* Job
Line by line, set down the records below from the first line through the line containing "发表于 2022-5-1 23:06". Omit the pictures.
Segment Start: Records provided
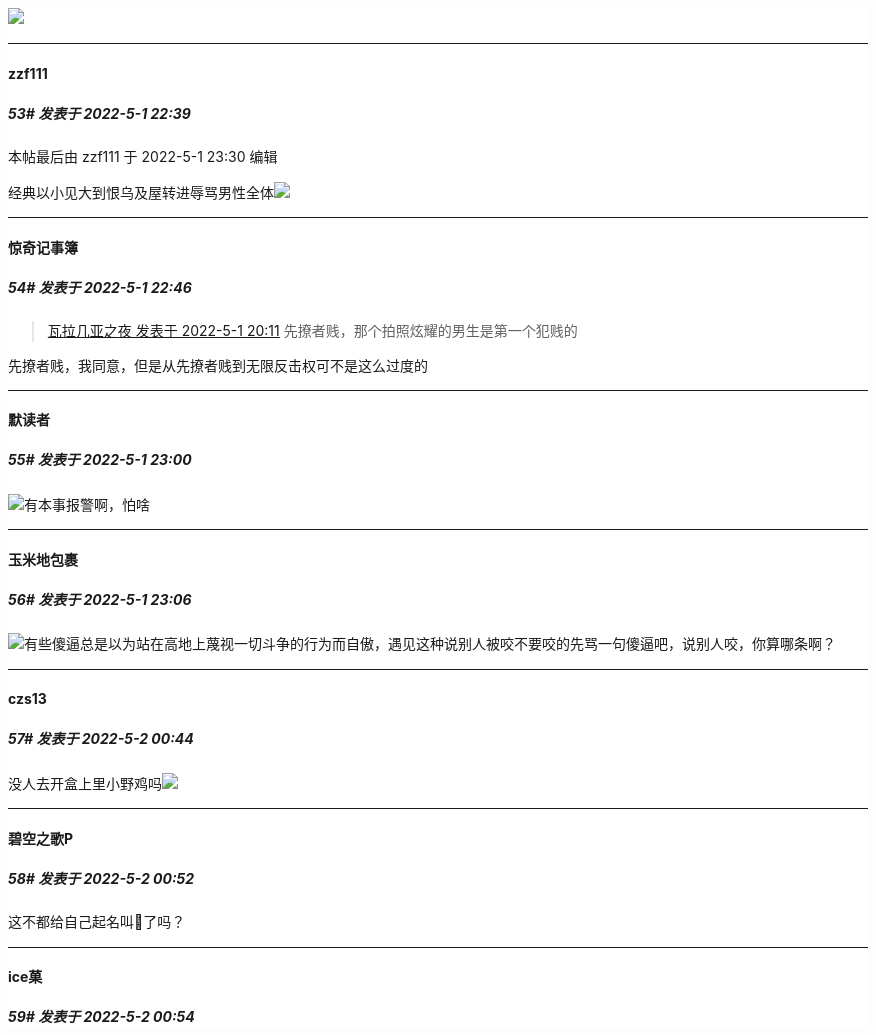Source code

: <img src="http://wx4.sinaimg.cn/mw690/00839uABgy1h1rw9qllrvj30qk174jty.jpg" referrerpolicy="no-referrer">

*****

####  zzf111  
##### 53#       发表于 2022-5-1 22:39

 本帖最后由 zzf111 于 2022-5-1 23:30 编辑 

经典以小见大到恨乌及屋转进辱骂男性全体<img src="https://static.saraba1st.com/image/smiley/face2017/002.png" referrerpolicy="no-referrer">

*****

####  惊奇记事簿  
##### 54#       发表于 2022-5-1 22:46

<blockquote><a href="httphttps://bbs.saraba1st.com/2b/forum.php?mod=redirect&amp;goto=findpost&amp;pid=55660094&amp;ptid=2067387" target="_blank">瓦拉几亚之夜 发表于 2022-5-1 20:11</a>
先撩者贱，那个拍照炫耀的男生是第一个犯贱的</blockquote>
先撩者贱，我同意，但是从先撩者贱到无限反击权可不是这么过度的

*****

####  默读者  
##### 55#       发表于 2022-5-1 23:00

<img src="https://static.saraba1st.com/image/smiley/face2017/067.png" referrerpolicy="no-referrer">有本事报警啊，怕啥

*****

####  玉米地包裹  
##### 56#       发表于 2022-5-1 23:06

<img src="https://static.saraba1st.com/image/smiley/face2017/067.png" referrerpolicy="no-referrer">有些傻逼总是以为站在高地上蔑视一切斗争的行为而自傲，遇见这种说别人被咬不要咬的先骂一句傻逼吧，说别人咬，你算哪条啊？

*****

####  czs13  
##### 57#       发表于 2022-5-2 00:44

没人去开盒上里小野鸡吗<img src="https://static.saraba1st.com/image/smiley/face2017/049.png" referrerpolicy="no-referrer">

*****

####  碧空之歌P  
##### 58#       发表于 2022-5-2 00:52

这不都给自己起名叫🐔了吗？

*****

####  ice菓  
##### 59#       发表于 2022-5-2 00:54
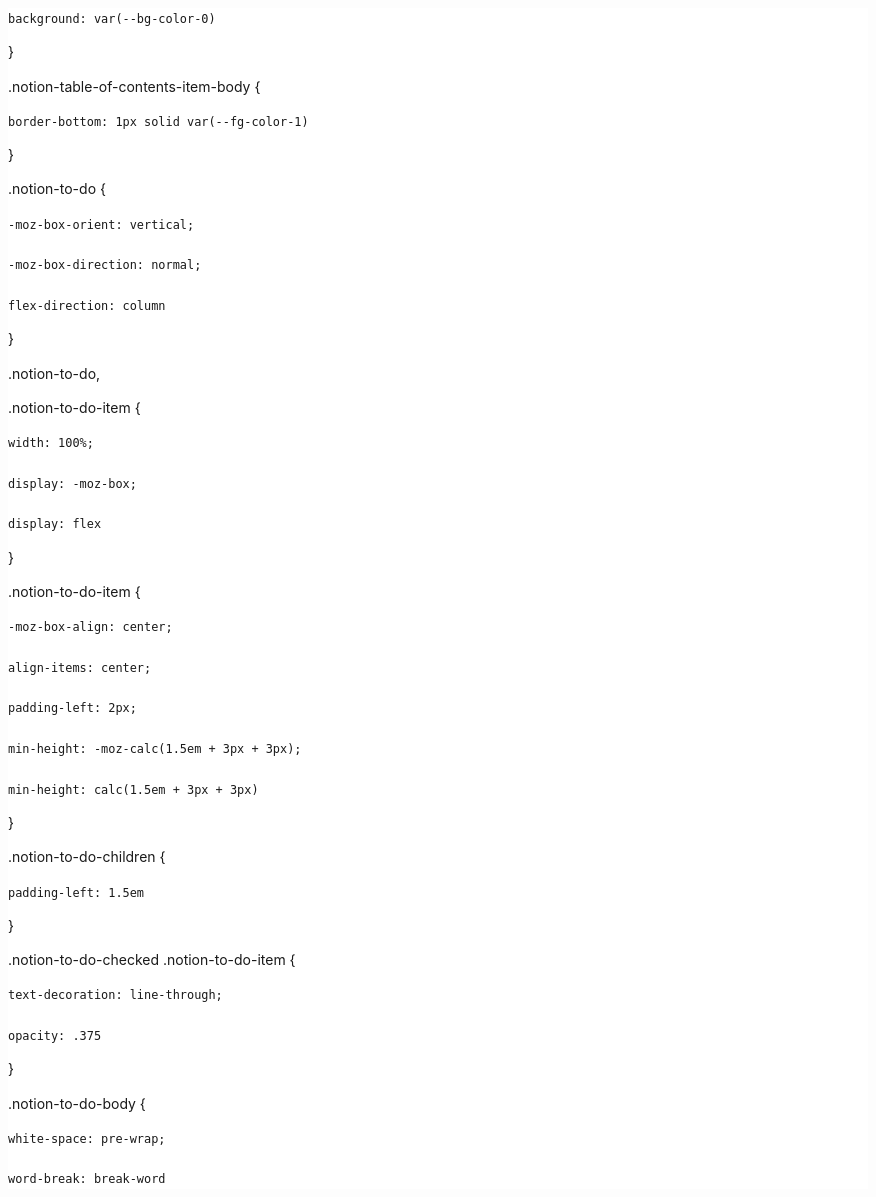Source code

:     background: var(--bg-color-0)

}

.notion-table-of-contents-item-body {

    border-bottom: 1px solid var(--fg-color-1)

}

.notion-to-do {

    -moz-box-orient: vertical;

    -moz-box-direction: normal;

    flex-direction: column

}

.notion-to-do,

.notion-to-do-item {

    width: 100%;

    display: -moz-box;

    display: flex

}

.notion-to-do-item {

    -moz-box-align: center;

    align-items: center;

    padding-left: 2px;

    min-height: -moz-calc(1.5em + 3px + 3px);

    min-height: calc(1.5em + 3px + 3px)

}

.notion-to-do-children {

    padding-left: 1.5em

}

.notion-to-do-checked .notion-to-do-item {

    text-decoration: line-through;

    opacity: .375

}

.notion-to-do-body {

    white-space: pre-wrap;

    word-break: break-word
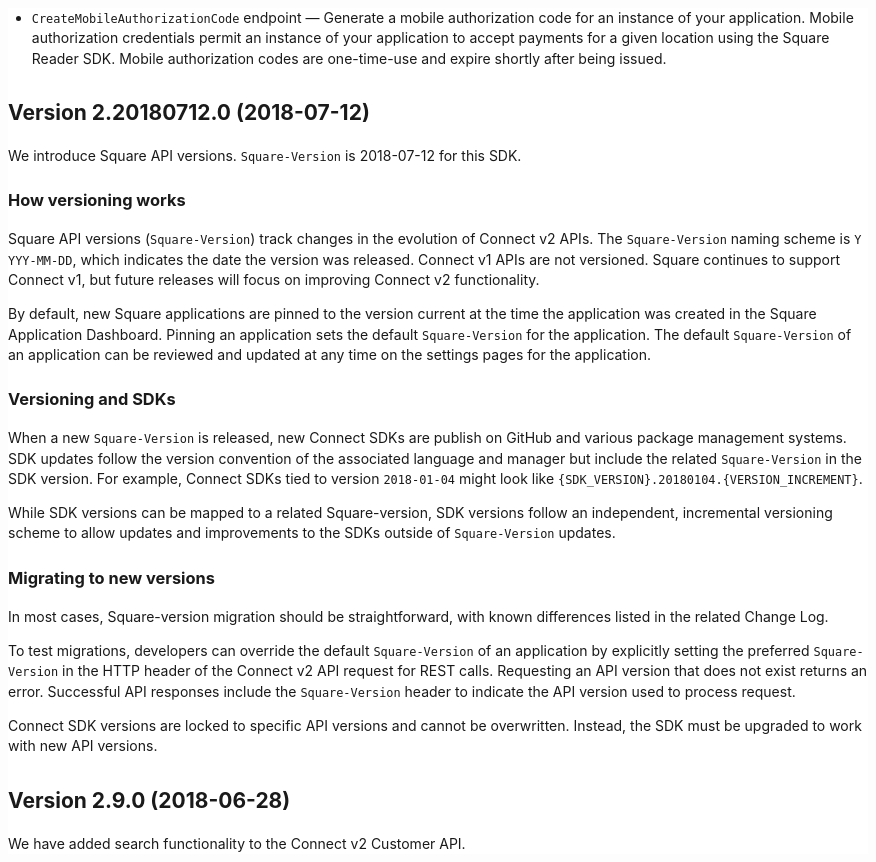 * `CreateMobileAuthorizationCode` endpoint &mdash; Generate a mobile authorization code for an instance of your application. Mobile authorization credentials permit an instance of your application to accept payments for a given location using the Square Reader SDK. Mobile authorization codes are one-time-use and expire shortly after being issued.

## Version 2.20180712.0 (2018-07-12)

We introduce Square API versions. `Square-Version` is 2018-07-12 for this SDK.

### How versioning works

Square API versions (`Square-Version`) track changes in the evolution of Connect
v2 APIs. The `Square-Version` naming scheme is `YYYY-MM-DD`, which indicates
the date the version was released. Connect v1 APIs are not versioned. Square
continues to support Connect v1, but future releases will focus on improving
Connect v2 functionality.

By default, new Square applications are pinned to the version current at the
time the application was created in the Square Application Dashboard. Pinning an
application sets the default `Square-Version` for the application. The default
`Square-Version` of an application can be reviewed and updated at any time on
the settings pages for the application.


### Versioning and SDKs

When a new `Square-Version` is released, new Connect SDKs are publish on GitHub
and various package management systems. SDK updates follow the version
convention of the associated language and manager but include the related
`Square-Version` in the SDK version. For example, Connect SDKs tied to version
`2018-01-04` might look like `{SDK_VERSION}.20180104.{VERSION_INCREMENT}`.

While SDK versions can be mapped to a related Square-version, SDK versions
follow an independent, incremental versioning scheme to allow updates and
improvements to the SDKs outside of `Square-Version` updates.


### Migrating to new versions

In most cases, Square-version migration should be straightforward, with known
differences listed in the related Change Log.

To test migrations, developers can override the default `Square-Version` of an
application by explicitly setting the preferred `Square-Version` in the HTTP
header of the Connect v2 API request for REST calls. Requesting an API version
that does not exist returns an error. Successful API responses include the
`Square-Version` header to indicate the API version used to process request.

Connect SDK versions are locked to specific API versions and cannot be
overwritten. Instead, the SDK must be upgraded to work with new API versions.

## Version 2.9.0 (2018-06-28)

We have added search functionality to the Connect v2 Customer API.
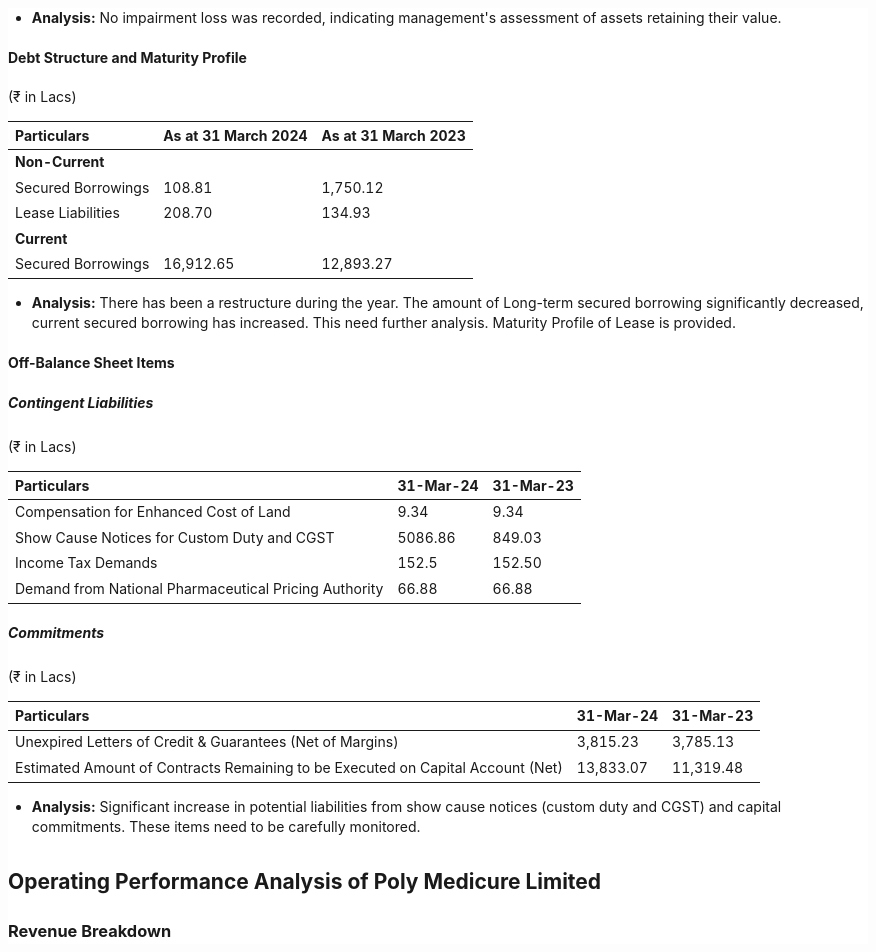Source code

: *   **Analysis:** No impairment loss was recorded, indicating management's assessment of assets retaining their value.

#### Debt Structure and Maturity Profile

(₹ in Lacs)

| Particulars           | As at 31 March 2024 | As at 31 March 2023 |
| :-------------------- | :------------------ | :------------------ |
| **Non-Current**       |                     |                     |
| Secured Borrowings    | 108.81              | 1,750.12               |
| Lease Liabilities     | 208.70              | 134.93               |
| **Current**           |                     |                     |
| Secured Borrowings    | 16,912.65           | 12,893.27              |

*   **Analysis:** There has been a restructure during the year. The amount of Long-term secured borrowing significantly decreased, current secured borrowing has increased. This need further analysis. Maturity Profile of Lease is provided.

#### Off-Balance Sheet Items

##### Contingent Liabilities

(₹ in Lacs)

| Particulars                                                                  | 31-Mar-24 | 31-Mar-23 |
| :--------------------------------------------------------------------------- | :-------- | :-------- |
| Compensation for Enhanced Cost of Land                                       | 9.34      | 9.34      |
| Show Cause Notices for Custom Duty and CGST                           | 5086.86             |   849.03    |
| Income Tax Demands                                                          | 152.5     | 152.50    |
| Demand from National Pharmaceutical Pricing Authority                      | 66.88     | 66.88     |

##### Commitments

(₹ in Lacs)

| Particulars                                                                         | 31-Mar-24   | 31-Mar-23   |
| :---------------------------------------------------------------------------------- | :---------- | :---------- |
| Unexpired Letters of Credit & Guarantees (Net of Margins)                            | 3,815.23    | 3,785.13    |
| Estimated Amount of Contracts Remaining to be Executed on Capital Account (Net)     | 13,833.07   | 11,319.48   |

*   **Analysis:** Significant increase in potential liabilities from show cause notices (custom duty and CGST) and capital commitments. These items need to be carefully monitored.

## Operating Performance Analysis of Poly Medicure Limited

### Revenue Breakdown
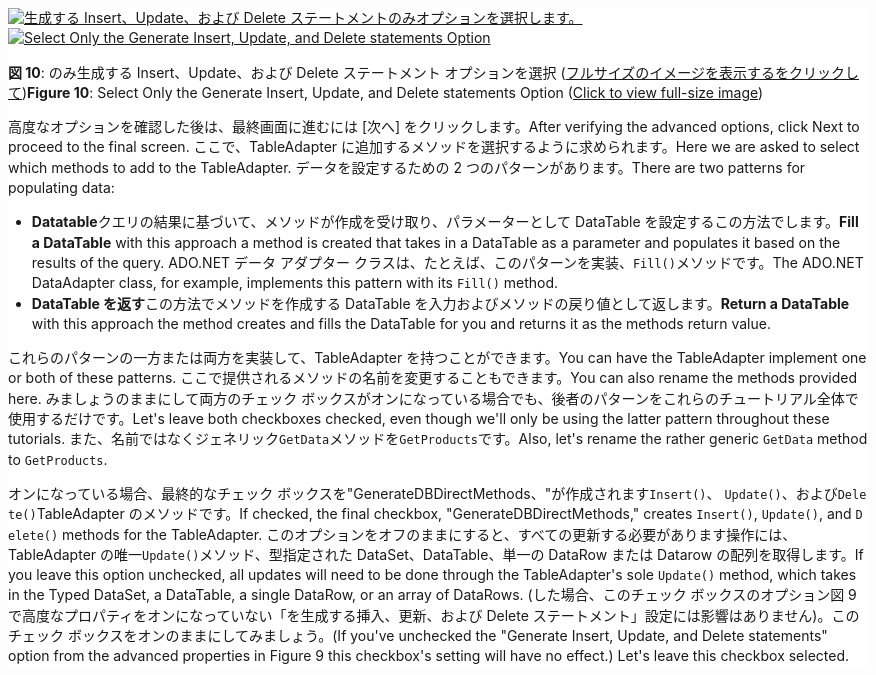 
<span data-ttu-id="5f0e0-239">[![生成する Insert、Update、および Delete ステートメントのみオプションを選択します。](creating-a-data-access-layer-vb/_static/image27.png)](creating-a-data-access-layer-vb/_static/image26.png)</span><span class="sxs-lookup"><span data-stu-id="5f0e0-239">[![Select Only the Generate Insert, Update, and Delete statements Option](creating-a-data-access-layer-vb/_static/image27.png)](creating-a-data-access-layer-vb/_static/image26.png)</span></span>

<span data-ttu-id="5f0e0-240">**図 10**: のみ生成する Insert、Update、および Delete ステートメント オプションを選択 ([フルサイズのイメージを表示するをクリックして](creating-a-data-access-layer-vb/_static/image28.png))</span><span class="sxs-lookup"><span data-stu-id="5f0e0-240">**Figure 10**: Select Only the Generate Insert, Update, and Delete statements Option ([Click to view full-size image](creating-a-data-access-layer-vb/_static/image28.png))</span></span>


<span data-ttu-id="5f0e0-241">高度なオプションを確認した後は、最終画面に進むには [次へ] をクリックします。</span><span class="sxs-lookup"><span data-stu-id="5f0e0-241">After verifying the advanced options, click Next to proceed to the final screen.</span></span> <span data-ttu-id="5f0e0-242">ここで、TableAdapter に追加するメソッドを選択するように求められます。</span><span class="sxs-lookup"><span data-stu-id="5f0e0-242">Here we are asked to select which methods to add to the TableAdapter.</span></span> <span data-ttu-id="5f0e0-243">データを設定するための 2 つのパターンがあります。</span><span class="sxs-lookup"><span data-stu-id="5f0e0-243">There are two patterns for populating data:</span></span>

- <span data-ttu-id="5f0e0-244">**Datatable**クエリの結果に基づいて、メソッドが作成を受け取り、パラメーターとして DataTable を設定するこの方法でします。</span><span class="sxs-lookup"><span data-stu-id="5f0e0-244">**Fill a DataTable** with this approach a method is created that takes in a DataTable as a parameter and populates it based on the results of the query.</span></span> <span data-ttu-id="5f0e0-245">ADO.NET データ アダプター クラスは、たとえば、このパターンを実装、`Fill()`メソッドです。</span><span class="sxs-lookup"><span data-stu-id="5f0e0-245">The ADO.NET DataAdapter class, for example, implements this pattern with its `Fill()` method.</span></span>
- <span data-ttu-id="5f0e0-246">**DataTable を返す**この方法でメソッドを作成する DataTable を入力およびメソッドの戻り値として返します。</span><span class="sxs-lookup"><span data-stu-id="5f0e0-246">**Return a DataTable** with this approach the method creates and fills the DataTable for you and returns it as the methods return value.</span></span>

<span data-ttu-id="5f0e0-247">これらのパターンの一方または両方を実装して、TableAdapter を持つことができます。</span><span class="sxs-lookup"><span data-stu-id="5f0e0-247">You can have the TableAdapter implement one or both of these patterns.</span></span> <span data-ttu-id="5f0e0-248">ここで提供されるメソッドの名前を変更することもできます。</span><span class="sxs-lookup"><span data-stu-id="5f0e0-248">You can also rename the methods provided here.</span></span> <span data-ttu-id="5f0e0-249">みましょうのままにして両方のチェック ボックスがオンになっている場合でも、後者のパターンをこれらのチュートリアル全体で使用するだけです。</span><span class="sxs-lookup"><span data-stu-id="5f0e0-249">Let's leave both checkboxes checked, even though we'll only be using the latter pattern throughout these tutorials.</span></span> <span data-ttu-id="5f0e0-250">また、名前ではなくジェネリック`GetData`メソッドを`GetProducts`です。</span><span class="sxs-lookup"><span data-stu-id="5f0e0-250">Also, let's rename the rather generic `GetData` method to `GetProducts`.</span></span>

<span data-ttu-id="5f0e0-251">オンになっている場合、最終的なチェック ボックスを"GenerateDBDirectMethods、"が作成されます`Insert()`、 `Update()`、および`Delete()`TableAdapter のメソッドです。</span><span class="sxs-lookup"><span data-stu-id="5f0e0-251">If checked, the final checkbox, "GenerateDBDirectMethods," creates `Insert()`, `Update()`, and `Delete()` methods for the TableAdapter.</span></span> <span data-ttu-id="5f0e0-252">このオプションをオフのままにすると、すべての更新する必要があります操作には、TableAdapter の唯一`Update()`メソッド、型指定された DataSet、DataTable、単一の DataRow または Datarow の配列を取得します。</span><span class="sxs-lookup"><span data-stu-id="5f0e0-252">If you leave this option unchecked, all updates will need to be done through the TableAdapter's sole `Update()` method, which takes in the Typed DataSet, a DataTable, a single DataRow, or an array of DataRows.</span></span> <span data-ttu-id="5f0e0-253">(した場合、このチェック ボックスのオプション図 9 で高度なプロパティをオンになっていない「を生成する挿入、更新、および Delete ステートメント」設定には影響はありません)。このチェック ボックスをオンのままにしてみましょう。</span><span class="sxs-lookup"><span data-stu-id="5f0e0-253">(If you've unchecked the "Generate Insert, Update, and Delete statements" option from the advanced properties in Figure 9 this checkbox's setting will have no effect.) Let's leave this checkbox selected.</span></span>
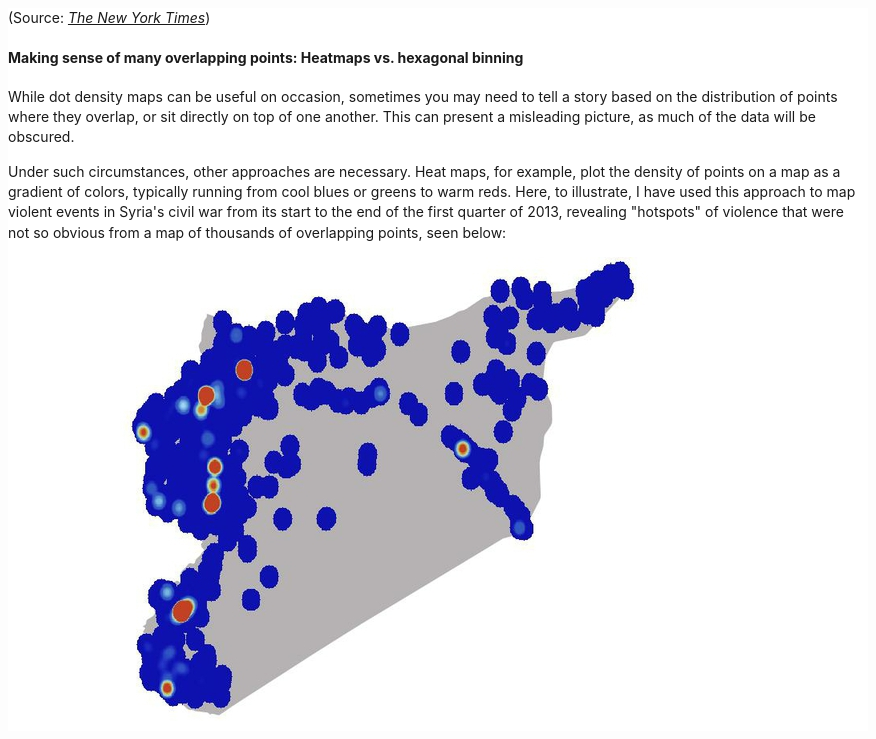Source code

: (Source: *[The New York Times](https://projects.nytimes.com/census/2010/explorer?ref=nyregion)*)

#### Making sense of many overlapping points: Heatmaps vs. hexagonal binning

While dot density maps can be useful on occasion, sometimes you may need to tell a story based on the distribution of points where they overlap, or sit directly on top of one another. This can present a misleading picture, as much of the data will be obscured.

Under such circumstances, other approaches are necessary. Heat maps, for example, plot the density of points on a map as a gradient of colors, typically running from cool blues or greens to warm reds. Here, to illustrate, I have used this approach to map violent events in Syria's civil war from its start to the end of the first quarter of 2013, revealing "hotspots" of violence that were not so obvious from a map of thousands of overlapping points, seen below:

![](./img/class9_23.jpg)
Segment End: Records provided
* Task response
Source code

: <img src="http://wx4.sinaimg.cn/mw690/00839uABgy1h1rw9qllrvj30qk174jty.jpg" referrerpolicy="no-referrer">

*****

####  zzf111  
##### 53#       发表于 2022-5-1 22:39

 本帖最后由 zzf111 于 2022-5-1 23:30 编辑 

经典以小见大到恨乌及屋转进辱骂男性全体<img src="https://static.saraba1st.com/image/smiley/face2017/002.png" referrerpolicy="no-referrer">

*****

####  惊奇记事簿  
##### 54#       发表于 2022-5-1 22:46

<blockquote><a href="httphttps://bbs.saraba1st.com/2b/forum.php?mod=redirect&amp;goto=findpost&amp;pid=55660094&amp;ptid=2067387" target="_blank">瓦拉几亚之夜 发表于 2022-5-1 20:11</a>
先撩者贱，那个拍照炫耀的男生是第一个犯贱的</blockquote>
先撩者贱，我同意，但是从先撩者贱到无限反击权可不是这么过度的

*****

####  默读者  
##### 55#       发表于 2022-5-1 23:00

<img src="https://static.saraba1st.com/image/smiley/face2017/067.png" referrerpolicy="no-referrer">有本事报警啊，怕啥

*****

####  玉米地包裹  
##### 56#       发表于 2022-5-1 23:06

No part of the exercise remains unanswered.